Fencing club celebrates 100-year anniversary


The fencing club uses all three different types of fencing weapons that each have different targets: the epée, the sabre and the foil. (Milind Raj | Daily Trojan)

One hundred years ago, actor Douglas Fairbanks and the president of USC played a fencing match against each other. As they traded jabs and conversation across the piste, Fairbanks advocated for the school to begin offering film classes — now, in the middle of the top-ranked School of Cinematic Arts, there stands a statue of Fairbanks holding a screenplay in one hand, and a blade in the other.

This November, the USC Fencing Club celebrated its 100-year anniversary on campus, with team members and coaches alike reflecting on their storied history — including sending multiple athletes to compete in the Olympics, bringing together now-married couples and contributing to the beginning of the film school.

The club has accepted both beginning fencers and longtime champions alike to the Physical Education building on Tuesday and Thursday nights for practice, with its coaches and alumni hanging new stories and accomplishments on the club’s legacy throughout the years. Club alumna Janice Lee York Romary competed in more Olympics than any other Trojan; and Helene Mayer, another club Olympian who won gold in the 1928 and silver in 1936, was pressured into fencing for Nazi Germany as a Jewish woman to keep her family safe during World War II. 

Today’s head coach is Scott Frank, an alumnus whose tenure at USC fencing has lasted since 1998. In an interview with the Daily Trojan, Frank reflected on his long experience at the club.

“Coaching is not just about knowing the sport more than anybody else. It’s about making sure everybody there can learn at their own pace and get something out of it,” Frank said. “It’s about making sure everybody there feels fulfilled [by] coming every night.”

The late-night practices involve various activities, including drilling and free fencing matches between team members. The club uses all three different fencing weapons: the epée, where the entire body is the target to score a point; the sabre, where most of the upper body is the target; and the foil, where only the torso is the target. 

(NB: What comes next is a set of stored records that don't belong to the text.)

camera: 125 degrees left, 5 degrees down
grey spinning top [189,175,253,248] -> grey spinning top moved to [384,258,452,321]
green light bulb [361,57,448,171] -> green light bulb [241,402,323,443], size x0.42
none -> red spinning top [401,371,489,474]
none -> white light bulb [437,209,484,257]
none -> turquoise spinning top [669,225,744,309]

According to club president Jude Sorkin, a junior majoring in aerospace engineering, the members are close with each other and are always enthusiastic when showing up to practice, regardless of how much experience they have — or the time of the night.

“It feels a lot like a team, which is nice to see,” Sorkin said. “[At] just about every practice, we end at midnight, but a lot of times we’ll stand outside talking until about 1 a.m.”

Uniting athletes just starting out in the sport as well as lifetime fencers has proven to be a valuable element to the members of the club, including Matt Blanco, a sophomore majoring in biomedical engineering who had been fencing for eight years before joining the club last year. He said that fighting one-on-one matches each night at practice allows people to know what techniques they need to work on or build off of, calling the environment “very collaborative.”

“Our camaraderie is comparable to any NCAA team … we support each other, we grow with each other,” Blanco said. “I share my own experiences with fencing to my teammates, and they do the same to me. It’s a lot of team building and a lot of self-growth.”

That spirit of closeness brought some USC fencing athletes together for the long-term as well — Frank knows of at least three couples in the last 15 years who have gotten married from meeting at the club, one of which asked him to officiate their wedding.

“It’s just incredible to see thousands of people pass through your door and learn something, and they always remember 20 [or] 30 years later that they took that fencing class back in college,” Frank said. “It’s something you just remember forever, because you got to have fun and run around with the sword — and smack people.”